The United Kingdom’s Oxford University has agreed to return a 500-year-old bronze idol of a saint believed to be stolen from a temple in Tamil Nadu to Bharat.
‘The Council of the University of Oxford on 11 March 2024 supported a claim from the Indian High Commission for the return of a 16th-century bronze sculpture of Saint Tirumankai Alvar from the Ashmolean Museum.
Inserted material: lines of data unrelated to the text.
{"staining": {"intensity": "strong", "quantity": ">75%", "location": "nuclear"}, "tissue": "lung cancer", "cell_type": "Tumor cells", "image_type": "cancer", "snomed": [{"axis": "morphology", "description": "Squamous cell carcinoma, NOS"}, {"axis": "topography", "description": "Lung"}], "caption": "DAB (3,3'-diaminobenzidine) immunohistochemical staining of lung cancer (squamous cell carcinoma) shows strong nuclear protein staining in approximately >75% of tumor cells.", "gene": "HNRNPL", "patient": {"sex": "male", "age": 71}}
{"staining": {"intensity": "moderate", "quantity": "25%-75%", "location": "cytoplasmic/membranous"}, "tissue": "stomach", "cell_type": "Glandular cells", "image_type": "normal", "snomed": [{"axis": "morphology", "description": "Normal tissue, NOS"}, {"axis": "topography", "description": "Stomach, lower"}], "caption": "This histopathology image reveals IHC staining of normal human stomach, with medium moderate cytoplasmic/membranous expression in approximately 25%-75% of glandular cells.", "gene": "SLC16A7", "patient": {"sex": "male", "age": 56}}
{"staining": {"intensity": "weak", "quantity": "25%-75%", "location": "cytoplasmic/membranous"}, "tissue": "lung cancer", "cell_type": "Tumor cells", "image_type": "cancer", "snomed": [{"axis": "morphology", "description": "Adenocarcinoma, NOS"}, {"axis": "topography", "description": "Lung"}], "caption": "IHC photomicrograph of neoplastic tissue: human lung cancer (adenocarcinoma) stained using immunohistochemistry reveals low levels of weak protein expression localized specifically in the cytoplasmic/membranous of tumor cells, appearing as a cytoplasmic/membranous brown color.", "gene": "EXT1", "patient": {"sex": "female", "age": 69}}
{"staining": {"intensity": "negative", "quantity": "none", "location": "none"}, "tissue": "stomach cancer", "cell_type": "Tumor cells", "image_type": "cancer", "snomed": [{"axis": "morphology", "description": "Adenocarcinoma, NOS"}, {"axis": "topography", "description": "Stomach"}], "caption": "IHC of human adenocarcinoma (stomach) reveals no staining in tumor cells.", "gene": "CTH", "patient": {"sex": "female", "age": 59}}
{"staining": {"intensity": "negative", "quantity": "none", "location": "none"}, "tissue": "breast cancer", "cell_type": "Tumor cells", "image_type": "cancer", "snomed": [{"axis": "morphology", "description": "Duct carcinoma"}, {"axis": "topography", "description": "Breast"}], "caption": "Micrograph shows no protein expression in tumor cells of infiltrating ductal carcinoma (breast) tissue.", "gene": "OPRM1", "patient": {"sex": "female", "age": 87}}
This decision will now be submitted to the Charity Commission for approval’, said a statement from the university’s Ashmolean Museum.
The 60cm-tall statue of Saint Tirumankai Alvar was acquired by the Ashmolean Museum at the University of Oxford from Sotheby’s auction house in 1967 from the collection of a collector named Dr J.R. Belmont (1886-1981).
‘We were alerted to the origins of the ancient statue by an independent researcher in November 2023, following which it alerted the Indian High Commission’, said the museum.
The Bharatiya government made a formal request for the bronze idol believed to be stolen from a temple in Tamil Nadu and found its way to a UK museum through auction.
The museum, which holds some of the world’s most famous art and archaeology artefacts, says it acquired the statue in good faith in 1967.
There have been many instances of stolen bharatiya artefacts being restored from the UK to Bharat, most recently in August 2023 when a limestone carved relief sculpture, originating from Andhra Pradesh, and a Navaneetha Krishna bronze sculpture originating from 17th century Tamil Nadu, were handed over to the Indian High Commissioner to the UK following a joint US-UK investigation involving Scotland Yard’s Art and Antiques Unit.